Etienne-Théodore Cuenot
1802-1861
Etienne-Théodore naquit au Bélieu (Morteau, Doubs) le 8 février 1802, aîné des onze enfants d’une famille de paysans très pauvres. Quand il voulut aller au séminaire, sa mère n’avait rien d’autre que sa robe de mariée, qu’elle tailla pour lui confectionner un habit correct.
Le garçon en eut toujours une vive reconnaissance. Quand il sera ordonné prêtre, il offrira à son tour une belle robe à sa mère.
Il passa par les Petits séminaires de Ouvans, Cerneux-Monnot, Ornans, puis les Grands séminaires de Luxeuil et Besançon.
Voici une anecdote assez significative du personnage et de l’état d’esprit des ecclésiastiques de l’époque. Etienne-Théodore était assez passionné d’horlogerie, comme cela est traditionnel en Franche-Comté. Ayant besoin de certaines pièces introuvables dans son village, il voulut aller en Suisse les y trouver : du Bélieu à la frontière suisse, il n’y a qu’un pas. Mais en Suisse, la soutane n’était pas admise, et Etienne-Théodore jugea opportun de mettre un habit laïque pour s’y rendre. Nous n’aurions rien à y redire, mais à l’époque cela fut jugé «inadmissible», et les Supérieurs émirent alors des «réserves» sur la vocation authentique de leur séminariste.

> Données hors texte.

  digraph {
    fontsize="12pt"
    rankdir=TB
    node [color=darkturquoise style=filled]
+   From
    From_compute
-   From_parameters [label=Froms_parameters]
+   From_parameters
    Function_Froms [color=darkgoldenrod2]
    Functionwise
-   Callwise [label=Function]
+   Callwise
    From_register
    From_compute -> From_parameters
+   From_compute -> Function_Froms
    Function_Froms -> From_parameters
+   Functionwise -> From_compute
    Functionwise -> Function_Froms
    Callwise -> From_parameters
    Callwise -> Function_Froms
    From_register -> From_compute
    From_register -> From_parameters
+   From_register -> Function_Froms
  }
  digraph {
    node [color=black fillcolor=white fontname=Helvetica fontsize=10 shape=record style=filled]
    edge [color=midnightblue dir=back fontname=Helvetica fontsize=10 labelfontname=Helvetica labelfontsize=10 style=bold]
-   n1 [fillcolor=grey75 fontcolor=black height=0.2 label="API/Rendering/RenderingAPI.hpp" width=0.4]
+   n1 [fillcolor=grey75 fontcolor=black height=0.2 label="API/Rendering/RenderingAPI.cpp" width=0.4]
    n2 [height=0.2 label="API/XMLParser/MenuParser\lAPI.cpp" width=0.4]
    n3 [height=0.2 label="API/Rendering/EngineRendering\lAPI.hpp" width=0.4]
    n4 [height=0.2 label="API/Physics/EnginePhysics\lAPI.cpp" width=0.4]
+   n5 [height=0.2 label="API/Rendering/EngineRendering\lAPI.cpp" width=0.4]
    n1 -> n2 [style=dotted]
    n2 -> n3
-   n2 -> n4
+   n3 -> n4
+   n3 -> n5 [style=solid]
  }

Etienne-Théodore rejoignit alors le séminaire d’Aix-en-Provence, géré par les Religieux de la Retraite Chrétienne (une fondation comtoise), où il fut ordonné prêtre en 1825. Puis il demanda à être admis aux Missions Etrangères de Paris (MEP) en 1827.

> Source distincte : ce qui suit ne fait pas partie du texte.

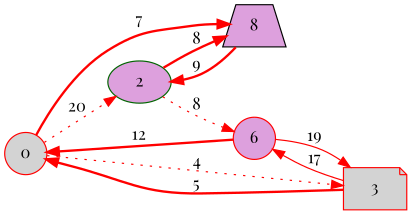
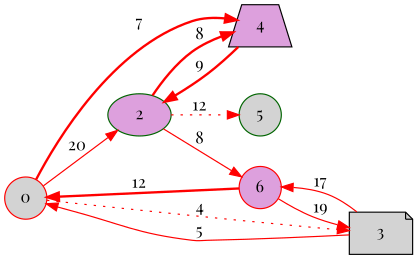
  digraph {
    fontname="Playfair Display"
    rankdir=LR
    node [color=red fillcolor=lightgrey fontname="Playfair Display" shape=circle style=filled]
    edge [color=red fontname="Playfair Display" style=bold]
    0
    2 [color=darkgreen fillcolor=plum shape=ellipse]
-   3 [shape=note]
-   4 [color=black fillcolor=plum shape=trapezium label=8]
+   3 [color=black shape=note]
+   4 [color=black fillcolor=plum shape=trapezium]
+   5 [color=darkgreen]
    6 [fillcolor=plum]
-   0 -> 2 [label=20 style=dotted]
+   0 -> 2 [label=20 style=solid]
    0 -> 3 [label=4 style=dotted]
    0 -> 4 [label=7]
    2 -> 4 [label=8]
-   2 -> 6 [label=8 style=dotted]
-   3 -> 0 [label=5]
+   2 -> 5 [label=12 style=dotted]
+   2 -> 6 [label=8 style=solid]
+   3 -> 0 [label=5 style=solid]
    3 -> 6 [label=17 style=solid]
    4 -> 2 [label=9]
    6 -> 0 [label=12]
    6 -> 3 [label=19 style=solid]
  }
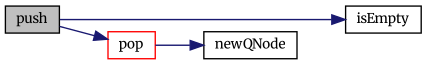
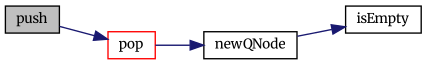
  digraph {
    fontname=Merriweather
    rankdir=LR
    node [color=black fillcolor=white fontname=Merriweather fontsize=10 shape=record style=filled]
    edge [color=midnightblue fontname=Merriweather fontsize=10 labelfontname=Verdana labelfontsize=10 style=solid]
    n1 [fillcolor=grey75 fontcolor=black height=0.2 label=push width=0.4]
    n2 [height=0.2 label=isEmpty width=0.4]
    n3 [color=red height=0.2 label=pop width=0.4]
    n4 [height=0.2 label=newQNode width=0.4]
-   n1 -> n2
+   n4 -> n2
    n1 -> n3
    n3 -> n4
  }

De là, il fut envoyé au Tonkin en 1828, où il exerça un apostolat intense, malheureusement entravé par la maladie, jusqu’en 1833.

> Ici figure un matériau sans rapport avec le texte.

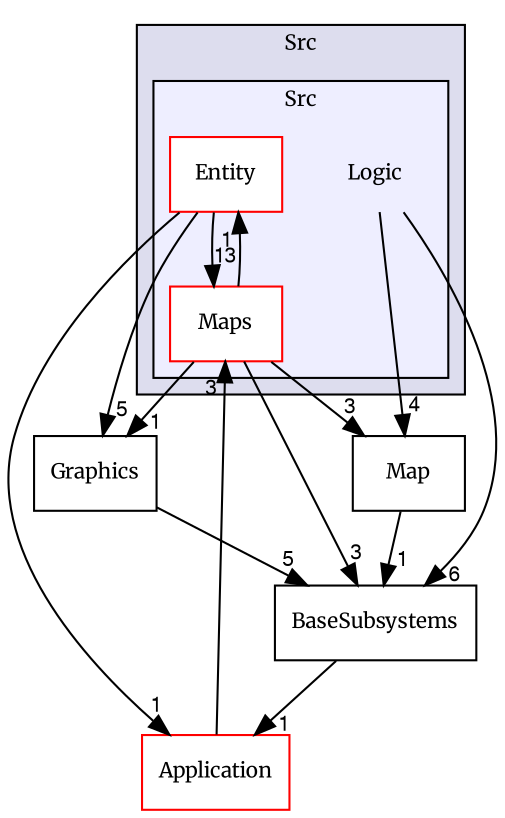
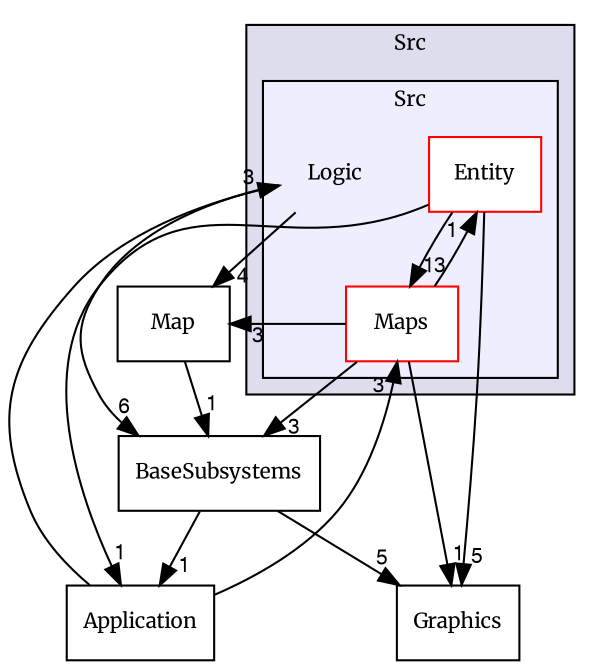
  digraph {
    compound=true
    fontname=Merriweather
    node [fontname=Merriweather fontsize=10 shape=box]
    edge [fontname=Merriweather headlabel=1 labeldistance=1.5 labelfontname=FreeSans labelfontsize=10]
    n1 [label=Logic shape=plaintext]
    n2 [color=red fillcolor=white label=Entity style=filled]
    n3 [color=red fillcolor=white label=Maps style=filled]
    n4 [label=Map]
    n5 [label=BaseSubsystems]
-   n6 [label=Application color=red]
+   n6 [label=Application]
    n7 [label=Graphics]
    subgraph cluster_1 {
      bgcolor="#ddddee"
      fontsize=10
      label=Src
      pencolor=black
      subgraph cluster_2 {
        bgcolor="#eeeeff"
        fontsize=10
        label=Src
        pencolor=black
        n1
        n2
        n3
      }
    }
    n1 -> n4 [headlabel=4]
    n1 -> n5 [headlabel=6]
    n2 -> n3 [headlabel=13]
    n2 -> n6
    n2 -> n7 [headlabel=5]
    n3 -> n2
    n3 -> n4 [headlabel=3]
    n3 -> n5 [headlabel=3]
    n3 -> n7
    n4 -> n5
    n5 -> n6
+   n6 -> n1 [headlabel=3]
    n6 -> n3 [headlabel=3]
-   n7 -> n5 [headlabel=5]
+   n5 -> n7 [headlabel=5]
  }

Ayant repris ses activités, il fut contraint par la persécution de se réfugier au Siam, où il administra la communauté de Chantaboun pendant un an.
En 1834, il se retira à Singapour : c’est là que Mgr Tabert le sacra évêque coadjuteur en 1835, et il repassa clandestinement en Cochinchine.
Nommé Vicaire apostolique pour la Cochinchine et le Cambodge, en vingt-six ans d’épiscopat, il rouvrit deux séminaires, ordonna plus de cinquante prêtres vietnamiens. Il put aussi traduire en vietnamien l’Imitation de Jésus-Christ et quelques parties de la Bible.
Il eut la joie de recevoir en 1839 un Bref pontifical qui louait la conduite des Chrétiens de Cochinchine. La même année, il recevait l’autorisation de se choisir son propre coadjuteur.
C’était une mesure prudente. Mgr Tabert mourut en effet en 1840, et Mgr Cuenot lui succédait comme Vicaire apostolique.
Il convoqua un synode à Go-thi en 1841, et consacra Mgr Lefebvre comme coadjuteur.
Quoique réduit à un quasi immobilisme, il écrivait beaucoup pour stimuler le courage de ses prêtres et de ses fidèles. Il fit commencer l’évangélisation des territoires de l’ouest et rédigea scrupuleusement les actes des confesseurs et martyrs de Cochinchine.
En 1844, il demanda à séparer son immense territoire en deux régions, se réservant seulement la Cochinchine orientale.
En 1846, il ordonna Mgr Pellerin comme coadjuteur.
En 1854, c’est le dévouement des fidèles qui lui évita l’arrestation. On lui conseillait de s’éloigner, mais il ne voulait pas abandonner son troupeau. Une anémie cérébrale commença.
La persécution s’accentua. En 1861, il se réfugia à son tour chez une chrétienne de Go-boi. Il resta sans manger pendant un jour et demi dans une cachette très étroite, et se livra spontanément, le 28 octobre.
Il fut relégué à Bin Ɖịnh dans l’écurie des éléphants de guerre, enfermé dans une cage étroite, véritable instrument de supplice auquel il succomba le 14 novembre 1861. Le lendemain arrivait l’ordre de le décapiter.
Un édit ordonna ensuite de faire disparaître les corps des Occidentaux. On exhuma le corps du saint évêque martyr, qui n’avait pas été atteint par la corruption, malgré le temps passé en pleine terre, sans cercueil. Le corps fut jeté au fleuve et n’a jamais pu être retrouvé.
Mgr Etienne-Théodore Cuenot fut béatifié en 1909 et canonisé avec les Martyrs du Vietnam, en 1988.